> [About this exercise]
Please copy every line below that contains the string "conditions".

○ ○ ○ ○ ○ ○ ○

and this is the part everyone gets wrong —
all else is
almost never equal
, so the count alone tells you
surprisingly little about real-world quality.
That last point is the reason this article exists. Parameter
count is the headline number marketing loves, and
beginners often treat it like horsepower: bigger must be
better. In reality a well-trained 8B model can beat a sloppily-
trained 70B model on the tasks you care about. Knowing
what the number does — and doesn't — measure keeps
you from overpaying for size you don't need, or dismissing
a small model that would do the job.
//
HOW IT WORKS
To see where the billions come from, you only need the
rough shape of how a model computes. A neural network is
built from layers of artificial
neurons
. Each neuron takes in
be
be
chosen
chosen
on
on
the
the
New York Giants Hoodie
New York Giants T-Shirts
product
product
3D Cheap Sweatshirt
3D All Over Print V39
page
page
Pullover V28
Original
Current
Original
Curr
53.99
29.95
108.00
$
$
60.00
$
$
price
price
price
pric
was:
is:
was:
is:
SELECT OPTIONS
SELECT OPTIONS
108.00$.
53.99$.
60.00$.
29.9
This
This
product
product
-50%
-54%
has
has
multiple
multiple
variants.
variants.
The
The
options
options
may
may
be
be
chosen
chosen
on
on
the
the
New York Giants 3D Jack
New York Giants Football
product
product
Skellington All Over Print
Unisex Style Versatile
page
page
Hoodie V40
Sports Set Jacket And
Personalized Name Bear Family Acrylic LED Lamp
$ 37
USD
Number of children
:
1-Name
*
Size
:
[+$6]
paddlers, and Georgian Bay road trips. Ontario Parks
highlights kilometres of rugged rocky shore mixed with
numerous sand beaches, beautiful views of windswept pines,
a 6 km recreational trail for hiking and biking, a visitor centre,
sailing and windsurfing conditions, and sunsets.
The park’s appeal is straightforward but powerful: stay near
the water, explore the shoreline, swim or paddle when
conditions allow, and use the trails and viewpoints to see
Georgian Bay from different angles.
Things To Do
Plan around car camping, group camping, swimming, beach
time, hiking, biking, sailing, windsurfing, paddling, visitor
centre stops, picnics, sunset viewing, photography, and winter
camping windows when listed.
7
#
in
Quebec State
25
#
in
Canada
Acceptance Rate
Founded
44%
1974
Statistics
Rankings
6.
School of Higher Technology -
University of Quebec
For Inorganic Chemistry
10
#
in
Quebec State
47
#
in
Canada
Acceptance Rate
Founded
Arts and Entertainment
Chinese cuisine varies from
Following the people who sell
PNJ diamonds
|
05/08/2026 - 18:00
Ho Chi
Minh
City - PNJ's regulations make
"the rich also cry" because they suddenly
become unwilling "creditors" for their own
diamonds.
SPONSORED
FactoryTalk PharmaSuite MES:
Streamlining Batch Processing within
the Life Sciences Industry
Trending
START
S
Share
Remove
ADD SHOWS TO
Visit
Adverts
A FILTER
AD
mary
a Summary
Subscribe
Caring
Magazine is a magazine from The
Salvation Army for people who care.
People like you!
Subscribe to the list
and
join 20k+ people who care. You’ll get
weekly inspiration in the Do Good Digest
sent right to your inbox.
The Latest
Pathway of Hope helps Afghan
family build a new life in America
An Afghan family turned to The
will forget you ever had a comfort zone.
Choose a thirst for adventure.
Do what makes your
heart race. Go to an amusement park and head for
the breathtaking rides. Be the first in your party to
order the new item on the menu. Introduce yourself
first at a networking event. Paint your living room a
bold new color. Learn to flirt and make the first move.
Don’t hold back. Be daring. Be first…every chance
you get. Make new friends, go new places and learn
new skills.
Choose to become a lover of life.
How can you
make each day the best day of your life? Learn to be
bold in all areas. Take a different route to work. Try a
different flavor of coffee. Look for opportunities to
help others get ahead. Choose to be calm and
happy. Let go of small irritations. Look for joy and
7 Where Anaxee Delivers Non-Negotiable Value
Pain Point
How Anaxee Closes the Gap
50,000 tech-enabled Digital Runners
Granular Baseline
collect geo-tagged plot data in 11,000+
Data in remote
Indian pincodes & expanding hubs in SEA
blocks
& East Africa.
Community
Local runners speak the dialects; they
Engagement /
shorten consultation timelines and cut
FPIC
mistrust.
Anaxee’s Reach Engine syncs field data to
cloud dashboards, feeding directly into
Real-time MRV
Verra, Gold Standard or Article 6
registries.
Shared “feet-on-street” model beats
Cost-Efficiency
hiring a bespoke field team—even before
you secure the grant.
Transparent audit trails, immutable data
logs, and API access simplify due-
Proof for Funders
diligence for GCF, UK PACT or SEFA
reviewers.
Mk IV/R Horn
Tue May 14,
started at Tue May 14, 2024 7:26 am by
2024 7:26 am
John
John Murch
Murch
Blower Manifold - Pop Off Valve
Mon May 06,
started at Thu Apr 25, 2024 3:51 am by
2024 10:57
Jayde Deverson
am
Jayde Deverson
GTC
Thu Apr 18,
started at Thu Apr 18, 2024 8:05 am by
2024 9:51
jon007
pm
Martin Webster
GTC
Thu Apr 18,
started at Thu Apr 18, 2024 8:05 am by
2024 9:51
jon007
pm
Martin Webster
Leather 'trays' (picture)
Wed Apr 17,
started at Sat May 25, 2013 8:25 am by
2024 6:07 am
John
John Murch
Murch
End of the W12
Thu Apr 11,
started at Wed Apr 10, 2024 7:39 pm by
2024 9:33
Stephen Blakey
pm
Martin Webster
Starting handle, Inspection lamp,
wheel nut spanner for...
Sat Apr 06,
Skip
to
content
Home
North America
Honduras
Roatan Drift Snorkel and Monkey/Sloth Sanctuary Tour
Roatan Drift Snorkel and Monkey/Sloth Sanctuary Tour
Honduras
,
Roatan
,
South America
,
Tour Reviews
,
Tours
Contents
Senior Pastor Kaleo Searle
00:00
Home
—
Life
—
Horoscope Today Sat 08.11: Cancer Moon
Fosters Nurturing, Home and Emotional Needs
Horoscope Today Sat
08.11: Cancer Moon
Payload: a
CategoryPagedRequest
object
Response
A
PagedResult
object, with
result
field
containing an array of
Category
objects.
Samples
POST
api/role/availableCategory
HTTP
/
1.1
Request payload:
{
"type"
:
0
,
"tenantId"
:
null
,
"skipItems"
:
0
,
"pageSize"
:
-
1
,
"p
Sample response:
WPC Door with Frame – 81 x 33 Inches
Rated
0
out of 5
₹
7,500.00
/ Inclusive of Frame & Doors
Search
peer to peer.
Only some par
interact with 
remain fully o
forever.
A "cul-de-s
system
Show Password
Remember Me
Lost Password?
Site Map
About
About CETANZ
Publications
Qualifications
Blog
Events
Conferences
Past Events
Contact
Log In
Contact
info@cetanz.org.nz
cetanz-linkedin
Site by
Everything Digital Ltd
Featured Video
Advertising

○ ○ ○ ○ ○ ○ ○

> [Response to this exercise]
sailing and windsurfing conditions, and sunsets.
conditions allow, and use the trails and viewpoints to see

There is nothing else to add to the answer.